All the effort/time invested to earn the Violet proto-drake from What a Long, Strange Trip– enjoy that waddling ground mount. #Immersion
— Manech (@MichaelJPetty) May 22, 2015
Nor are my drakes from Dragon Soul (I have both the meta and the one from Heroic Madness), my bird from the Firelands meta or my Icebound Frostbrood Vanquisher.
It’s not as though I don’t have some nice ground mounts — I have Baron Rivendare’s mount, which is awesome. I have my paladin’s charger, also awesome. But using these huge flying drakes on the ground is pretty dumb-looking. I like using some of these fancy mounts. But not to see them waddle on the ground. To see things I worked really hard for get relegated to use in the old world… it’s disappointing. Someone on Twitter is even talking about false advertising in terms of buying mounts from the shop. (I don’t know that I’d go that far, but, to be fair, I’ve never bought a mount from the shop.)
Speaking of posts by people on Twitter, don’t miss Ross‘s post at Feckless Leader: “Yep, We’re Still Talking About Flying“, in which he talks about how maybe this is the beginning of the replacement of flight, not just the flat-out removal of flight. (I wish I had his hope and trust.)
And, of course, if you don’t regularly read Alternative Chat, shame on you. Go read her post about flying.
But What About THE GAMEPLAY?!?!
Hazzikostas talked about how it’s silly for people to fly to their mob, land on the hut, kill the mob and fly off again.
Okay, that’s fair. So stop having such simplistic quests. Add in “kill X number of mobs” to the quest. Or put the mob in a cave. Or underwater. Or something.
Frankly, I will say this — the terrain of Draenor sucks. It’s all hills and canyons and how in the actual fuck are you supposed to get up THAT hill and how do you get out of THAT canyon and seriously? This would be a lot less frustrating if I could fly!
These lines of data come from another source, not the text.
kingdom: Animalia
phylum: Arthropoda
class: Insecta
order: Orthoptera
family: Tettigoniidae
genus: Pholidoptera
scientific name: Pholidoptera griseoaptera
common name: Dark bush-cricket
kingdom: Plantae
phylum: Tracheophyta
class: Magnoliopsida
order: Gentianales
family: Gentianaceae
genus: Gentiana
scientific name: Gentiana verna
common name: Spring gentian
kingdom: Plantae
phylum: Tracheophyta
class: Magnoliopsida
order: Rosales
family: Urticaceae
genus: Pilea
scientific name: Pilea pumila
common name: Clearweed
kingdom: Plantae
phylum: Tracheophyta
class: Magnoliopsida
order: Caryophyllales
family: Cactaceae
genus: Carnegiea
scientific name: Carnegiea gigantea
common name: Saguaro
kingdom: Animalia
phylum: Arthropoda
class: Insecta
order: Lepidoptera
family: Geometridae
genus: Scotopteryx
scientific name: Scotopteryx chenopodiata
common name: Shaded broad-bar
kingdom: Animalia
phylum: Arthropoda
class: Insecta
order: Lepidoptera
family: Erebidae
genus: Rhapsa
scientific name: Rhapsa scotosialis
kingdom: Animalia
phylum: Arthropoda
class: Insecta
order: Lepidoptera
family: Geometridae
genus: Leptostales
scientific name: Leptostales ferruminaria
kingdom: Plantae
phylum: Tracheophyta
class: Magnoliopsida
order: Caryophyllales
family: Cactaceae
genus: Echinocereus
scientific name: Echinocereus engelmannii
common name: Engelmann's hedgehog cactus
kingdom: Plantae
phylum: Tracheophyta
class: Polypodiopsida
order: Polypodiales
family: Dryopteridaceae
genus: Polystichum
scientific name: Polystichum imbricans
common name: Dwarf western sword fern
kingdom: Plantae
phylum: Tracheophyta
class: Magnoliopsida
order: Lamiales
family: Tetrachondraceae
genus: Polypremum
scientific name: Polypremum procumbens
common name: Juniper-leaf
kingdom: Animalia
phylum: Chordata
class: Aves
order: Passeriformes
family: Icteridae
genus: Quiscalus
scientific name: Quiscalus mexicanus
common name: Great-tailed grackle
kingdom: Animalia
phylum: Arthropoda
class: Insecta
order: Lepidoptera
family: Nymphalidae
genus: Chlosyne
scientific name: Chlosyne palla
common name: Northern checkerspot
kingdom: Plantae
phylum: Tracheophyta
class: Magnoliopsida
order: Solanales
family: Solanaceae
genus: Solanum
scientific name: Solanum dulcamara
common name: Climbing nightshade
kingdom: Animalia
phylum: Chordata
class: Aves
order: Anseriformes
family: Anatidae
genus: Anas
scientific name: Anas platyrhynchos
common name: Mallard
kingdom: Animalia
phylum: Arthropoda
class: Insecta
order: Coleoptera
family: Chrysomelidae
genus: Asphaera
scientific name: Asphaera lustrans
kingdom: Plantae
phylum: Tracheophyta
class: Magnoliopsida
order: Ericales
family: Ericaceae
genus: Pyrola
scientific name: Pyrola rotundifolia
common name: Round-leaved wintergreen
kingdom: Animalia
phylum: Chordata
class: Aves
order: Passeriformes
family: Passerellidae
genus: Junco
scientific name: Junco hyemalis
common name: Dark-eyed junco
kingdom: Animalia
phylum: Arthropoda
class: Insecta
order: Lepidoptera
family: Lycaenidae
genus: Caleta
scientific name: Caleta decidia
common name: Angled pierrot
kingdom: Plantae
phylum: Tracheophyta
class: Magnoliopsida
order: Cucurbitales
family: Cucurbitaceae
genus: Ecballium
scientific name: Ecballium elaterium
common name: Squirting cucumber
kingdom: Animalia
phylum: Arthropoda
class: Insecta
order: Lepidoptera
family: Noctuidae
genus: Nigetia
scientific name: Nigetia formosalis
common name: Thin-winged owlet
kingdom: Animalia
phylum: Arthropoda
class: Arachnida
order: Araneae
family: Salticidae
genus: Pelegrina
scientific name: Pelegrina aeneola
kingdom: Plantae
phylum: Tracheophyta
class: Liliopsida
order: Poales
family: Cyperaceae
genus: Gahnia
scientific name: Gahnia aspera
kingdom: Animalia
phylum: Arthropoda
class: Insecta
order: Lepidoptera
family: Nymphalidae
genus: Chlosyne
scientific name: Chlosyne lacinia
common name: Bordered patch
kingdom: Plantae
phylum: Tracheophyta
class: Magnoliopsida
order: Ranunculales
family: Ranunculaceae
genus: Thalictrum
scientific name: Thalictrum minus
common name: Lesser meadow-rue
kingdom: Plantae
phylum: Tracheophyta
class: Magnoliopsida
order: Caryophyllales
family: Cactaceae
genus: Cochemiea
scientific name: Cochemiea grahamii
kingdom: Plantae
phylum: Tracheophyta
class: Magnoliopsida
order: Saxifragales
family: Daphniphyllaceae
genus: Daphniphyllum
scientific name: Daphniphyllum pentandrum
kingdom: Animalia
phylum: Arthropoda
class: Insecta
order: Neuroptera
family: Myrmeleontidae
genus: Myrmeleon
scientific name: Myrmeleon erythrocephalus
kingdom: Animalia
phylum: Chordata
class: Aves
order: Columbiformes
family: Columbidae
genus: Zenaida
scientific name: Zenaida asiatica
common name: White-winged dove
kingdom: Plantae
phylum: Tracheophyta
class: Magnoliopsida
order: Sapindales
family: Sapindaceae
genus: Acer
Half the reason I don’t go out into Draenor is that I don’t really have a reason to do so, but when I do go out there, venturing out from my Garrison, I end up frustrated as all get out because there’s no obvious way to get to point B from my point A. The maps are not remotely detailed enough to take height into consideration. I see my objective on the minimap and, in the world, it’s like three stories over my head, dangling off a cliff. How do I get up on that cliff? The challenge should be in getting the objective, not in navigating the inhospitable terrain to get to the cliff, the way I see it. If the terrain weren’t crazy, I wouldn’t mind being without flight, really, when I’m out in the world.
But it is crazy. The ground is never just flat. This is not Vanilla. And I’m glad it’s not Vanilla. I remember walking into Hellfire Peninsula and being like “HOLY CRAP, THE GROUND IS SLANTED” when Burning Crusade launched. And I like that. I just don’t like being forced to travel around and over and up and down for the sake of absolutely nothing. There is no reason to make the terrain as treacherous as it is in some parts except to slow us down and annoy us.
That’s when I miss flight. It doesn’t make the gameplay any more enjoyable for me. It makes me feel as though I’m a rat in a maze. And that? That does not endear me to the designers of the game.